Queen Mary School, Medical College of Nanchang University, Nanchang, China.
Jiangxi Provincial Key Laboratory of Preventive Medicine, School of Public Health, Nanchang University, Nanchang, China.
PLoS One. 2020 Jun 4;15(6):e0234062. doi: 10.1371/journal.pone.0234062. eCollection 2020.
Hepatocellular carcinoma (HCC) is one of the most lethal and malignant tumours worldwide. New therapeutic targets for HCC are urgently needed. CYCLOPS (copy number alterations yielding cancer liabilities owing to partial loss) genes have been noted to be associated with cancer-targeted therapies. Therefore, we intended to explore the effects of the CYCLOPS gene RBM17 on HCC oncogenesis to determine if it could be further used for targeted therapy.
We collected data on 12 types of cancer from the Cancer Genome Atlas (TCGA) and Gene Expression Omnibus (GEO) queries for comparison with adjacent non-tumour tissues. RBM17 expression levels, clinicopathological factors and survival times were analysed. RNAseq data were downloaded from the Encyclopaedia of DNA Elements database for molecular mechanism exploration. Two representative HCC cell models were built to observe the proliferation capacity of HCC cells when RBM17 expression was inhibited by shRBM17. Cell cycle progression and apoptosis were also examined to investigate the pathogenesis of RBM17.

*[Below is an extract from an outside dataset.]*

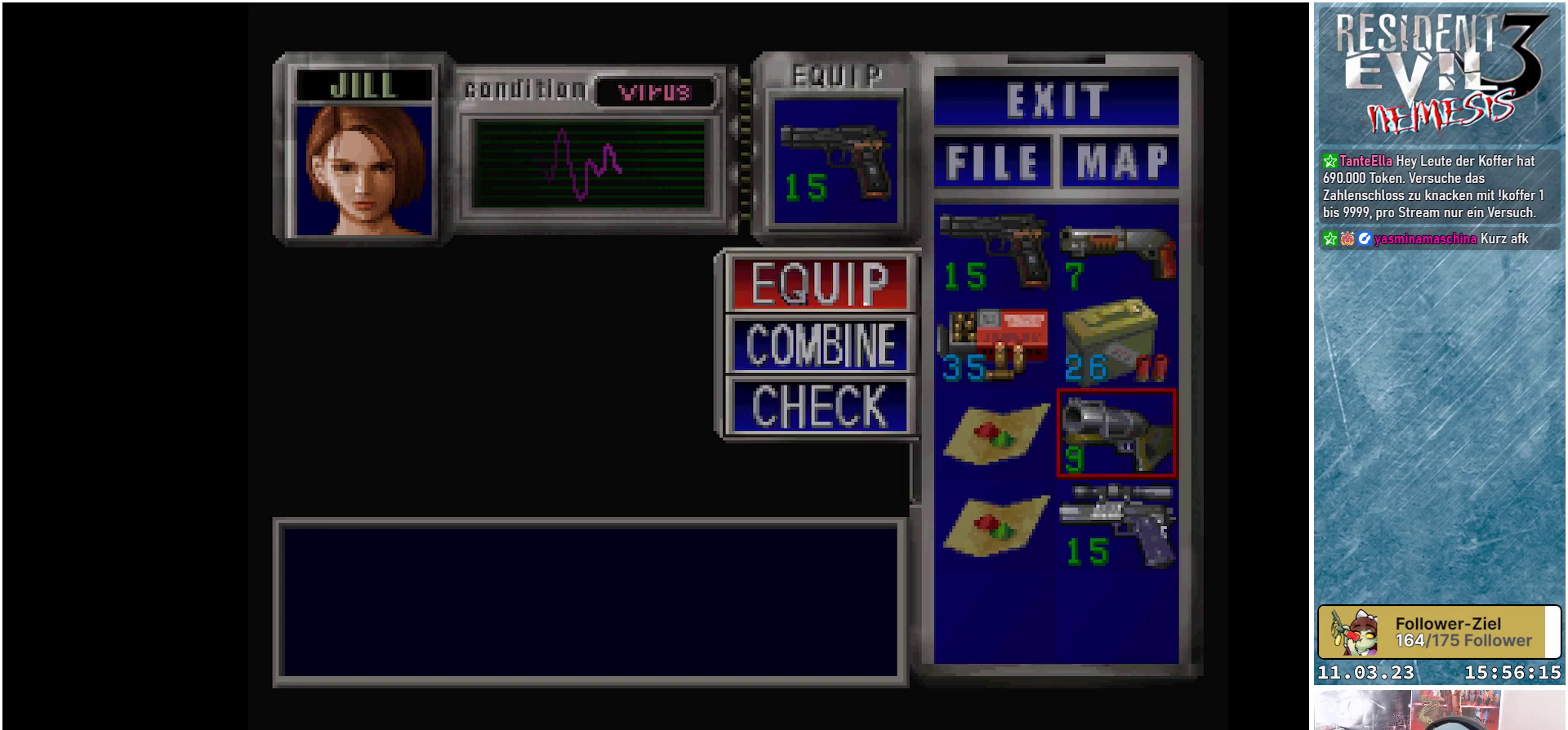
{"buttons": [], "left_stick": "center", "events": [[67, "A", "up"]]}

Based on 6,136 clinical samples, RBM17 was markedly overexpressed in most cancers, especially HCC. Moreover, data from 442 patients revealed that high RBM17 expression levels were related to a worse prognosis. Overexpression of RBM17 was related to the iCluster1 molecular subgroup, TNM stage, and histologic grade. Pathway analysis of RNAseq data suggested that RBM17 was involved in mitosis. Further investigation revealed that the proliferation rates of HepG2 (P = 0.003) and SMMC-7721 (P = 0.030) cells were significantly reduced when RBM17 was knocked down. In addition, RBM17 knockdown also arrested the progression of the cell cycle, causing cells to halt at the G2/M phase. Increased apoptosis rates were also found in vitro.

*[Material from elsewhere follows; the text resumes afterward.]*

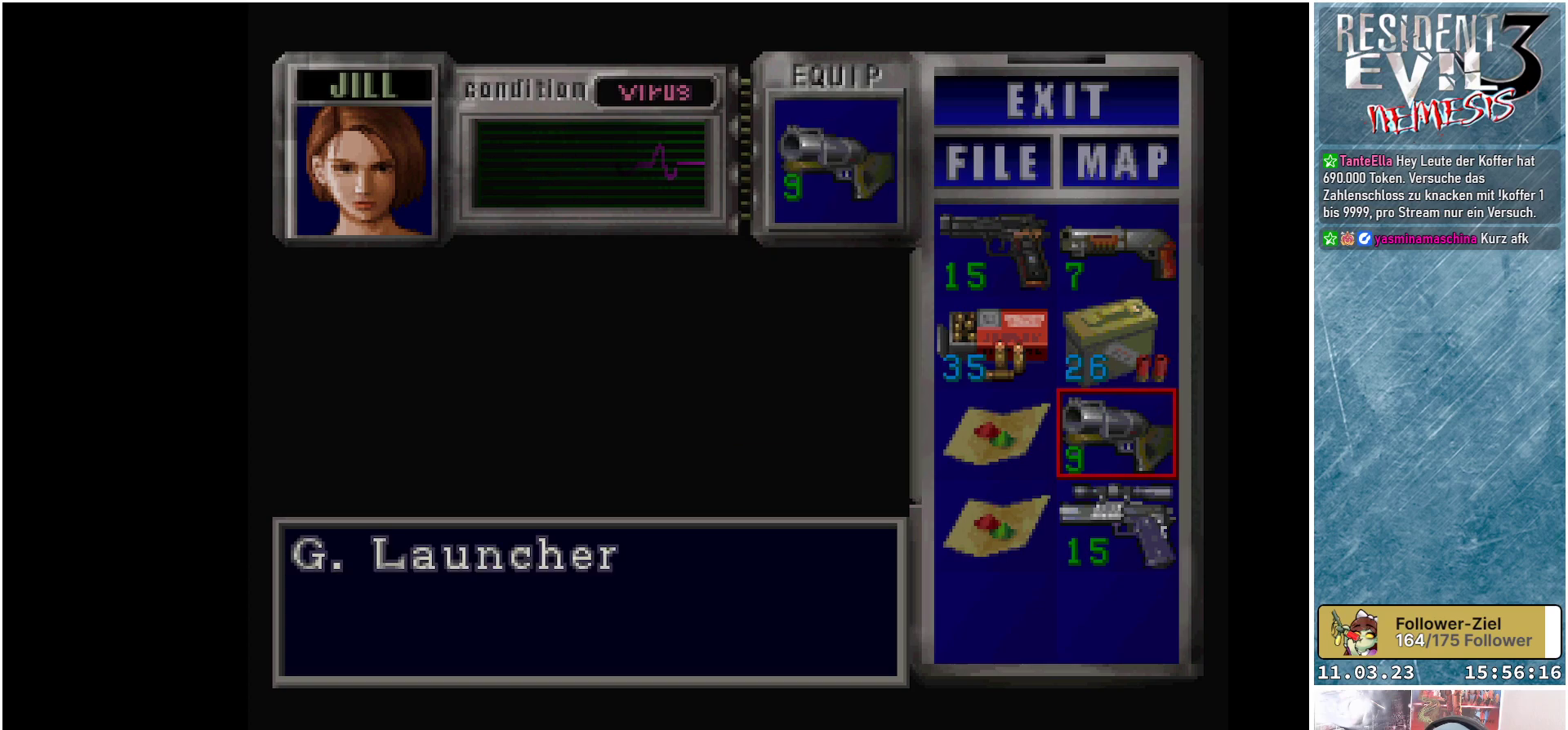
{"buttons": [], "left_stick": "center", "events": [[183, "DPAD_LEFT", "down"], [283, "DPAD_LEFT", "up"]]}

These results suggest that RBM17 is a potential therapeutic target for HCC treatment.
肝细胞癌(HCC)是全球最致命和恶性的肿瘤之一。迫切需要新的 HCC 治疗靶点。已经注意到 CYCLOPS(由于部分缺失导致癌症负担的拷贝数改变)基因与癌症靶向治疗有关。因此,我们旨在探讨 CYCLOPS 基因 RBM17 对 HCC 发生的影响,以确定其是否可进一步用于靶向治疗。
我们从癌症基因组图谱(TCGA)和基因表达综合数据库(GEO)查询中收集了 12 种癌症的数据,与相邻非肿瘤组织进行比较。分析 RBM17 表达水平、临床病理因素和生存时间。从 DNA 元件百科全书数据库下载 RNAseq 数据,以探索分子机制。构建两个代表性的 HCC 细胞模型,观察 shRBM17 抑制 RBM17 表达时 HCC 细胞的增殖能力。还检查了细胞周期进程和细胞凋亡,以研究 RBM17 的发病机制。
基于 6136 个临床样本,RBM17 在大多数癌症中明显过表达,尤其是 HCC。此外,来自 442 名患者的数据表明,高 RBM17 表达水平与预后较差有关。RBM17 的过表达与 iCluster1 分子亚组、TNM 分期和组织学分级有关。RNAseq 数据的通路分析表明,RBM17 参与有丝分裂。进一步研究表明,当 RBM17 被敲低时,HepG2(P=0.003)和 SMMC-7721(P=0.030)细胞的增殖率显著降低。此外,RBM17 敲低还使细胞周期停滞在 G2/M 期,导致细胞停滞不前。还在体外发现凋亡率增加。
这些结果表明,RBM17 是 HCC 治疗的潜在治疗靶点。